━━━━━ INPUT ━━━━━

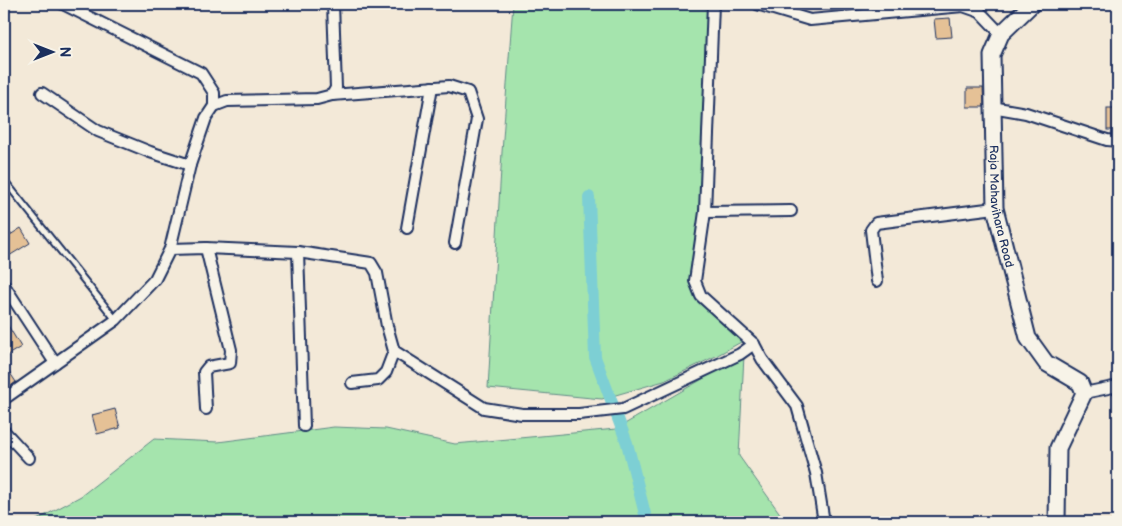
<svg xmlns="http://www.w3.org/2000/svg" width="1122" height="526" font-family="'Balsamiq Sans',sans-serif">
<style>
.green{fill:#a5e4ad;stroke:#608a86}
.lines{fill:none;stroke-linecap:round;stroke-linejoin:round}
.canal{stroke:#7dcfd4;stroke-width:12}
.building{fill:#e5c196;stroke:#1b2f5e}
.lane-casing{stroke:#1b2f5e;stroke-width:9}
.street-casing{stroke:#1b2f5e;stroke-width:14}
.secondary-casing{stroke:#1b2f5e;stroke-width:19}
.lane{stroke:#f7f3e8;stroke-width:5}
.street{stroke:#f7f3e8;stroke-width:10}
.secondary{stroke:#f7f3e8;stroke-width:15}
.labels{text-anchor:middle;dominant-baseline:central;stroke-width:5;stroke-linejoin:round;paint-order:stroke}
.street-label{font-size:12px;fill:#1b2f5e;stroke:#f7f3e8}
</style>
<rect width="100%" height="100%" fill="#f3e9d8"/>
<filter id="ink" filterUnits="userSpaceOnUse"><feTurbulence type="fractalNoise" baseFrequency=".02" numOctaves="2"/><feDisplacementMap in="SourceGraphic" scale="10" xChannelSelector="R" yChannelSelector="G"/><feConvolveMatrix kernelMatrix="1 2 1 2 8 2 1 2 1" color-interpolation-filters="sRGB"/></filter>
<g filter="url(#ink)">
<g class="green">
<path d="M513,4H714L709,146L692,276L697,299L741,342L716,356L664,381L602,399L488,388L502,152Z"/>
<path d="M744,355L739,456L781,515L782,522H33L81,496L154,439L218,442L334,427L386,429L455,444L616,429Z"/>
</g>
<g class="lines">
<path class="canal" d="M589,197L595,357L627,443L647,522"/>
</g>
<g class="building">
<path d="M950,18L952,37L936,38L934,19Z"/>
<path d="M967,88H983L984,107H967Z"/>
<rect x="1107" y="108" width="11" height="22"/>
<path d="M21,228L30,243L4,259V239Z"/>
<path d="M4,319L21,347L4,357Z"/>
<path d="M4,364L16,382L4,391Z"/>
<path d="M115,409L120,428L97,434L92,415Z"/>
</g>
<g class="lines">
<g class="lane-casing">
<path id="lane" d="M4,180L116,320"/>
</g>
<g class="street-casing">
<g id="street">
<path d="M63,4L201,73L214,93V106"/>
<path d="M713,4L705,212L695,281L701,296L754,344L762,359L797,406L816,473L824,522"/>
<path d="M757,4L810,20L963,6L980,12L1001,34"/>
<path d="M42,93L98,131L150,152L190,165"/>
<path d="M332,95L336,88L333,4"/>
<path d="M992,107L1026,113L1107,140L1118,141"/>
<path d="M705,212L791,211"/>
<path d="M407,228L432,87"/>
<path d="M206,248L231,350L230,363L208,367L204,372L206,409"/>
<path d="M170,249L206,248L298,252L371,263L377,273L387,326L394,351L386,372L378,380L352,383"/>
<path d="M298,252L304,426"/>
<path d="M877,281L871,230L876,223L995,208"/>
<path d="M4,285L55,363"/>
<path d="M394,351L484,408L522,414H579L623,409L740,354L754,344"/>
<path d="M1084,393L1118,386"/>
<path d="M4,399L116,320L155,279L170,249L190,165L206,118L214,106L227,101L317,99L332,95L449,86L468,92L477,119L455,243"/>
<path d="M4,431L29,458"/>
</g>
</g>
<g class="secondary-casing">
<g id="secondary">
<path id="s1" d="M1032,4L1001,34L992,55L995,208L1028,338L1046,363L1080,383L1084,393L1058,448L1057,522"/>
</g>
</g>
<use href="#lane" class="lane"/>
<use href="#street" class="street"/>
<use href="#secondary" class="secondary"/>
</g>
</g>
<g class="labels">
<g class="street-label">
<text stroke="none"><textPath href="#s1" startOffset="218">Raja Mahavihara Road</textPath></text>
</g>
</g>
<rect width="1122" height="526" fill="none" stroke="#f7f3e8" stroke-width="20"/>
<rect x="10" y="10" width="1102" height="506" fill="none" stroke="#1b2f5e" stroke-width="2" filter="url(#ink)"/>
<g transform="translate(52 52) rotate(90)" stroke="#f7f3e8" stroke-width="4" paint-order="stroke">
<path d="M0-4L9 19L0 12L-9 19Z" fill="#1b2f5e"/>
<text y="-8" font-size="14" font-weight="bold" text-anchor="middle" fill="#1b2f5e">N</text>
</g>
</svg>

━━━━━

WHAT THIS TASK INVOLVES =>
All of the data is to be reproduced exactly, with the pictures left out.

ANSWER TO THIS PROBLEM =>
<svg xmlns="http://www.w3.org/2000/svg" width="1122" height="526" font-family="'Balsamiq Sans',sans-serif">
<style>
.green{fill:#a5e4ad;stroke:#608a86}
.lines{fill:none;stroke-linecap:round;stroke-linejoin:round}
.canal{stroke:#7dcfd4;stroke-width:12}
.building{fill:#e5c196;stroke:#1b2f5e}
.lane-casing{stroke:#1b2f5e;stroke-width:9}
.street-casing{stroke:#1b2f5e;stroke-width:14}
.secondary-casing{stroke:#1b2f5e;stroke-width:19}
.lane{stroke:#f7f3e8;stroke-width:5}
.street{stroke:#f7f3e8;stroke-width:10}
.secondary{stroke:#f7f3e8;stroke-width:15}
.labels{text-anchor:middle;dominant-baseline:central;stroke-width:5;stroke-linejoin:round;paint-order:stroke}
.street-label{font-size:12px;fill:#1b2f5e;stroke:#f7f3e8}
</style>
<rect width="100%" height="100%" fill="#f3e9d8"/>
<filter id="ink" filterUnits="userSpaceOnUse"><feTurbulence type="fractalNoise" baseFrequency=".02" numOctaves="2"/><feDisplacementMap in="SourceGraphic" scale="10" xChannelSelector="R" yChannelSelector="G"/><feConvolveMatrix kernelMatrix="1 2 1 2 8 2 1 2 1" color-interpolation-filters="sRGB"/></filter>
<g filter="url(#ink)">
<g class="green">
<path d="M513,4H714L709,146L692,276L697,299L741,342L716,356L664,381L602,399L488,388L502,152Z"/>
<path d="M744,355L739,456L781,515L782,522H33L81,496L154,439L218,442L334,427L386,429L455,444L616,429Z"/>
</g>
<g class="lines">
<path class="canal" d="M589,197L595,357L627,443L647,522"/>
</g>
<g class="building">
<path d="M950,18L952,37L936,38L934,19Z"/>
<path d="M967,88H983L984,107H967Z"/>
<rect x="1107" y="108" width="11" height="22"/>
<path d="M21,228L30,243L4,259V239Z"/>
<path d="M4,319L21,347L4,357Z"/>
<path d="M4,364L16,382L4,391Z"/>
<path d="M115,409L120,428L97,434L92,415Z"/>
</g>
<g class="lines">
<g class="lane-casing">
<path id="lane" d="M4,180L116,320"/>
</g>
<g class="street-casing">
<g id="street">
<path d="M63,4L201,73L214,93V106"/>
<path d="M713,4L705,212L695,281L701,296L754,344L762,359L797,406L816,473L824,522"/>
<path d="M757,4L810,20L963,6L980,12L1001,34"/>
<path d="M42,93L98,131L150,152L190,165"/>
<path d="M332,95L336,88L333,4"/>
<path d="M992,107L1026,113L1107,140L1118,141"/>
<path d="M705,212L791,211"/>
<path d="M407,228L432,87"/>
<path d="M206,248L231,350L230,363L208,367L204,372L206,409"/>
<path d="M170,249L206,248L298,252L371,263L377,273L387,326L394,351L386,372L378,380L352,383"/>
<path d="M298,252L304,426"/>
<path d="M877,281L871,230L876,223L995,208"/>
<path d="M4,285L55,363"/>
<path d="M394,351L484,408L522,414H579L623,409L740,354L754,344"/>
<path d="M1084,393L1118,386"/>
<path d="M4,399L116,320L155,279L170,249L190,165L206,118L214,106L227,101L317,99L332,95L449,86L468,92L477,119L455,243"/>
<path d="M4,431L29,458"/>
</g>
</g>
<g class="secondary-casing">
<g id="secondary">
<path id="s1" d="M1032,4L1001,34L992,55L995,208L1028,338L1046,363L1080,383L1084,393L1058,448L1057,522"/>
</g>
</g>
<use href="#lane" class="lane"/>
<use href="#street" class="street"/>
<use href="#secondary" class="secondary"/>
</g>
</g>
<g class="labels">
<g class="street-label">
<text stroke="none"><textPath href="#s1" startOffset="218">Raja Mahavihara Road</textPath></text>
</g>
</g>
<rect width="1122" height="526" fill="none" stroke="#f7f3e8" stroke-width="20"/>
<rect x="10" y="10" width="1102" height="506" fill="none" stroke="#1b2f5e" stroke-width="2" filter="url(#ink)"/>
<g transform="translate(52 52) rotate(90)" stroke="#f7f3e8" stroke-width="4" paint-order="stroke">
<path d="M0-4L9 19L0 12L-9 19Z" fill="#1b2f5e"/>
<text y="-8" font-size="14" font-weight="bold" text-anchor="middle" fill="#1b2f5e">N</text>
</g>
</svg>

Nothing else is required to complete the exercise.